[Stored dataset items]
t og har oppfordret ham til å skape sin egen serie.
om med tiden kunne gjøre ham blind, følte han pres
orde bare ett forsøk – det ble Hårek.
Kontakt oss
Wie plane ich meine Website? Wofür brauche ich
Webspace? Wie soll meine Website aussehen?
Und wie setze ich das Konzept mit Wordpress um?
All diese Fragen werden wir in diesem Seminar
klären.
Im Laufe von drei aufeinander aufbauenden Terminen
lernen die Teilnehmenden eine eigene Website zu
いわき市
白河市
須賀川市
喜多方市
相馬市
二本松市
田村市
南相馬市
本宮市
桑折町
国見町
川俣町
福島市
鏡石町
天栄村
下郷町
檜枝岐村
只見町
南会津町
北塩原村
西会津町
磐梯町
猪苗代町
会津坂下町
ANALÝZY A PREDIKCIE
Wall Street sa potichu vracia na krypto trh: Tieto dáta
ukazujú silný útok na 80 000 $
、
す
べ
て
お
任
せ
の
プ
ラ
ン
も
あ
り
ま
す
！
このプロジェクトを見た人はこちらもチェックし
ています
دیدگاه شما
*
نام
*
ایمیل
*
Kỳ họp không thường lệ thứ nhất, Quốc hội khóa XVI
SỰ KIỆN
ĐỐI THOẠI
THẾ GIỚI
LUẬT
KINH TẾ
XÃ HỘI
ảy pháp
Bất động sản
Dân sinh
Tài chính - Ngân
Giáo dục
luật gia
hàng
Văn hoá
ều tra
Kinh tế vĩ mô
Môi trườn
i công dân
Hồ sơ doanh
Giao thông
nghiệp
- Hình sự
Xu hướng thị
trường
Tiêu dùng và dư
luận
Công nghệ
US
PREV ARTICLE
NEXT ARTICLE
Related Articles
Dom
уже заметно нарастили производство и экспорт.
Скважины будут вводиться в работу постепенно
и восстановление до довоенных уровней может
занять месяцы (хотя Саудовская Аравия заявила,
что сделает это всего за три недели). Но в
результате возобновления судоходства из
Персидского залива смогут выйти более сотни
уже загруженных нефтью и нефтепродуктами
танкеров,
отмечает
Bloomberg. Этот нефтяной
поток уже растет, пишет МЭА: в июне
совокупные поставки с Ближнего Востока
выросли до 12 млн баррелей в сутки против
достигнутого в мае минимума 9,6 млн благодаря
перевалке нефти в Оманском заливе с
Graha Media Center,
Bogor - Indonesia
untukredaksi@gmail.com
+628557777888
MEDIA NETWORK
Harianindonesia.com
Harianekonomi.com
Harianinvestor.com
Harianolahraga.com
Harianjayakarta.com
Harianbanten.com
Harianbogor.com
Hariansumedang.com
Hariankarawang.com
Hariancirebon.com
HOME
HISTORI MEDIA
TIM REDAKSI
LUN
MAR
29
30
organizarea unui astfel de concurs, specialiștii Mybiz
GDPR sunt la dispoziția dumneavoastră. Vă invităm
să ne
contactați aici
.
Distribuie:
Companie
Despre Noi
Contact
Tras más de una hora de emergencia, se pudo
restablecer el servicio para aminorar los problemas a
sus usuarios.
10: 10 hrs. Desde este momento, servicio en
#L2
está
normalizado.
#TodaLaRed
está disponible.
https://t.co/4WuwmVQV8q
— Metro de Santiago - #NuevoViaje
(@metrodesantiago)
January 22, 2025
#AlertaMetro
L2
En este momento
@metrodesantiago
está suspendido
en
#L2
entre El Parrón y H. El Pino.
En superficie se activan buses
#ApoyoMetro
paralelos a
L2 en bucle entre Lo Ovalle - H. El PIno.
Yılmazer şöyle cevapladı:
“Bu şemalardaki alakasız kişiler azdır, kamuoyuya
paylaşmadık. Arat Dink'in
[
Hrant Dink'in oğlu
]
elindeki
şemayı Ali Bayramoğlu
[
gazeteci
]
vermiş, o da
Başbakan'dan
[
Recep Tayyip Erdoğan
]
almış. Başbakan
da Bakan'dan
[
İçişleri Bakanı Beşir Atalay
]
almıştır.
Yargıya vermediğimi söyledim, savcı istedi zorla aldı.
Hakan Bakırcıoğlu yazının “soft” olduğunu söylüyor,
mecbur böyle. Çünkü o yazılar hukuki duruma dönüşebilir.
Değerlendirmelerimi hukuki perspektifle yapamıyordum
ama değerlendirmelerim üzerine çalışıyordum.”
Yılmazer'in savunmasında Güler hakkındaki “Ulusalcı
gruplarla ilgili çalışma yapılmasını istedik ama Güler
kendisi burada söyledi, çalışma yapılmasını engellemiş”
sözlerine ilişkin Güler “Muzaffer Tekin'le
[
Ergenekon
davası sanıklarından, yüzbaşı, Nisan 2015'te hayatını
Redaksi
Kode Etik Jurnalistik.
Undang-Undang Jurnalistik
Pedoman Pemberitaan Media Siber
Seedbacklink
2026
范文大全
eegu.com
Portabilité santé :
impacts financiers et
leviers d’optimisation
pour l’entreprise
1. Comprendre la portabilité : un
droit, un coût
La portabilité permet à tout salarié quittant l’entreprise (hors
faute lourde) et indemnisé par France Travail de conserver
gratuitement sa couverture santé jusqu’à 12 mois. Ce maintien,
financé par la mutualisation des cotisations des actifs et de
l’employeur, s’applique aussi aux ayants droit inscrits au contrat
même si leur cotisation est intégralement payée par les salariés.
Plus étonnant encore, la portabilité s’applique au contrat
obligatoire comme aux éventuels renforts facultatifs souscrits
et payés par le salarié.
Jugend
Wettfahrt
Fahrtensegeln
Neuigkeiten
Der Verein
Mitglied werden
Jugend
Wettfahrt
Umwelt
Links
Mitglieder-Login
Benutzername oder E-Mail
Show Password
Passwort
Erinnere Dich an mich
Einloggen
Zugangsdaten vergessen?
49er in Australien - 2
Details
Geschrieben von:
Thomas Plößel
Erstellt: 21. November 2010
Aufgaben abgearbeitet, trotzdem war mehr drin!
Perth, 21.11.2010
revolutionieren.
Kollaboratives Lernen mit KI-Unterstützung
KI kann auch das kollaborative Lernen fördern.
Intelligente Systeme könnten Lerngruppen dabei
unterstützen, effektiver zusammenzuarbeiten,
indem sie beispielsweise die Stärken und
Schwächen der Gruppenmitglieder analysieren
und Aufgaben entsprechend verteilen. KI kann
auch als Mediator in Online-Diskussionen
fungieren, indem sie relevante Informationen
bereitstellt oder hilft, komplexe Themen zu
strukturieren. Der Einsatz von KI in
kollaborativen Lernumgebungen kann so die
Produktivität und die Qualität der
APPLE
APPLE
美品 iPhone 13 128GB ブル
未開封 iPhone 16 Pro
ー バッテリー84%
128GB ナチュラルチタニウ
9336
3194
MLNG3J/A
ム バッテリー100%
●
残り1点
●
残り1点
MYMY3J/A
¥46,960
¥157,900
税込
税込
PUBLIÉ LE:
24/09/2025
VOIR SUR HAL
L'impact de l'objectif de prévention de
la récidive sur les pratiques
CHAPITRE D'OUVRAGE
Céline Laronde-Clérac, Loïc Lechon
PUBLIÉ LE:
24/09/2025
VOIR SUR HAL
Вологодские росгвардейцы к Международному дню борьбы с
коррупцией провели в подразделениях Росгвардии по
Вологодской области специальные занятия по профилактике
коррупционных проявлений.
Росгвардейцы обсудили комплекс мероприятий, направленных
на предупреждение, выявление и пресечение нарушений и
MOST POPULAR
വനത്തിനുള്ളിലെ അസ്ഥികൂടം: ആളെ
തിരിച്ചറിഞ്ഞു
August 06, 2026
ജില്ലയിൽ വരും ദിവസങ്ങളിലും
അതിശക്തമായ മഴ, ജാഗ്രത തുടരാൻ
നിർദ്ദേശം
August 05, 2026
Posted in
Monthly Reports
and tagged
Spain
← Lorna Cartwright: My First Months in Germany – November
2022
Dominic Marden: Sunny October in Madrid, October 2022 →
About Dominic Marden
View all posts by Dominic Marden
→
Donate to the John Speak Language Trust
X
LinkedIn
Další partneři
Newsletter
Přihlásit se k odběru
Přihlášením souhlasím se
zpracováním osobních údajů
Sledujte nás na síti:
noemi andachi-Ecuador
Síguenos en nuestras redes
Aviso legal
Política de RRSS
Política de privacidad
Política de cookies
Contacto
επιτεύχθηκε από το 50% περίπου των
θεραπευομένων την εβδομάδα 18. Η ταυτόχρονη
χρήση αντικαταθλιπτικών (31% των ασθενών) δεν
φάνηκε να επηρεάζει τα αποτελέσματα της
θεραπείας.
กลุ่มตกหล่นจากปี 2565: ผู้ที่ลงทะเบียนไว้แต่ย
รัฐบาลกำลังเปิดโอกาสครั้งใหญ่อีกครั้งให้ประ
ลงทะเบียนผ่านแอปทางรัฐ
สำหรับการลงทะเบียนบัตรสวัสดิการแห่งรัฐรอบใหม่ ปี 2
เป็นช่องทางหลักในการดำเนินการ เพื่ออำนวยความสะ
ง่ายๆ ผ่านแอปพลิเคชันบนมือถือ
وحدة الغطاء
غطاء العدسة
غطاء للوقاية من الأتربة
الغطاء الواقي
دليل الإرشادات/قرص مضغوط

Task to complete
Gather every line of the listing above that contains the word "contrat".

Answer section
l’employeur, s’applique aussi aux ayants droit inscrits au contrat
Plus étonnant encore, la portabilité s’applique au contrat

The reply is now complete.